RECORDS SUPPLIED below:
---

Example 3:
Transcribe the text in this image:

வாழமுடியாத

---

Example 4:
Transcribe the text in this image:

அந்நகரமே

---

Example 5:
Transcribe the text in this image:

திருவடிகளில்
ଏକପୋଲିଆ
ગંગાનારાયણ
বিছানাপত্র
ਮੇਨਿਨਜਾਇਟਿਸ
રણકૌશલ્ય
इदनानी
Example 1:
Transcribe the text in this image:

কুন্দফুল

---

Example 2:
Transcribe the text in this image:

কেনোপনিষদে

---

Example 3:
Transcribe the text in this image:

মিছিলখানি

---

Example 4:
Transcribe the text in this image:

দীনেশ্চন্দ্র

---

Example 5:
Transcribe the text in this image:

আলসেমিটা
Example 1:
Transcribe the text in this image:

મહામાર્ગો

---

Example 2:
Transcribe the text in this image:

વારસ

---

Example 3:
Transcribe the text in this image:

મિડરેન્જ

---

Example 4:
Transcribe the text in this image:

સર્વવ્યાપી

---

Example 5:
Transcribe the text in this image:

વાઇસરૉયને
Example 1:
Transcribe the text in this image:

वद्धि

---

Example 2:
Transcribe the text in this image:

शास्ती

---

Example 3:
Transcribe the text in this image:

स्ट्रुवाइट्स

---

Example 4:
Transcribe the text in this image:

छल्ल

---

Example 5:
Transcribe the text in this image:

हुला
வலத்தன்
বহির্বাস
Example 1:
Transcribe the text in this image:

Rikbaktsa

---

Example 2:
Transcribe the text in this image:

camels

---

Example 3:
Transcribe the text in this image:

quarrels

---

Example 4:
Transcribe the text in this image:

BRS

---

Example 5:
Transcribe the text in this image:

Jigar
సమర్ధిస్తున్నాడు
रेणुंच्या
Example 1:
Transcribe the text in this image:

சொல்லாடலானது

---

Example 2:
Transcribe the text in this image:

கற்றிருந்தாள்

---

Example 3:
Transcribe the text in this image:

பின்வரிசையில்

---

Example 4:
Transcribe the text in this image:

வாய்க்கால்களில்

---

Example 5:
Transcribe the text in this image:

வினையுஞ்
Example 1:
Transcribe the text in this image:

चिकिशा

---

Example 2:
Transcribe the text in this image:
End of RECORDS SUPPLIED.
**THE PROBLEM:**
Return every line above exactly.

**RESULT OF THIS TASK:**
---

Example 3:
Transcribe the text in this image:

வாழமுடியாத

---

Example 4:
Transcribe the text in this image:

அந்நகரமே

---

Example 5:
Transcribe the text in this image:

திருவடிகளில்
ଏକପୋଲିଆ
ગંગાનારાયણ
বিছানাপত্র
ਮੇਨਿਨਜਾਇਟਿਸ
રણકૌશલ્ય
इदनानी
Example 1:
Transcribe the text in this image:

কুন্দফুল

---

Example 2:
Transcribe the text in this image:

কেনোপনিষদে

---

Example 3:
Transcribe the text in this image:

মিছিলখানি

---

Example 4:
Transcribe the text in this image:

দীনেশ্চন্দ্র

---

Example 5:
Transcribe the text in this image:

আলসেমিটা
Example 1:
Transcribe the text in this image:

મહામાર્ગો

---

Example 2:
Transcribe the text in this image:

વારસ

---

Example 3:
Transcribe the text in this image:

મિડરેન્જ

---

Example 4:
Transcribe the text in this image:

સર્વવ્યાપી

---

Example 5:
Transcribe the text in this image:

વાઇસરૉયને
Example 1:
Transcribe the text in this image:

वद्धि

---

Example 2:
Transcribe the text in this image:

शास्ती

---

Example 3:
Transcribe the text in this image:

स्ट्रुवाइट्स

---

Example 4:
Transcribe the text in this image:

छल्ल

---

Example 5:
Transcribe the text in this image:

हुला
வலத்தன்
বহির্বাস
Example 1:
Transcribe the text in this image:

Rikbaktsa

---

Example 2:
Transcribe the text in this image:

camels

---

Example 3:
Transcribe the text in this image:

quarrels

---

Example 4:
Transcribe the text in this image:

BRS

---

Example 5:
Transcribe the text in this image:

Jigar
సమర్ధిస్తున్నాడు
रेणुंच्या
Example 1:
Transcribe the text in this image:

சொல்லாடலானது

---

Example 2:
Transcribe the text in this image:

கற்றிருந்தாள்

---

Example 3:
Transcribe the text in this image:

பின்வரிசையில்

---

Example 4:
Transcribe the text in this image:

வாய்க்கால்களில்

---

Example 5:
Transcribe the text in this image:

வினையுஞ்
Example 1:
Transcribe the text in this image:

चिकिशा

---

Example 2:
Transcribe the text in this image:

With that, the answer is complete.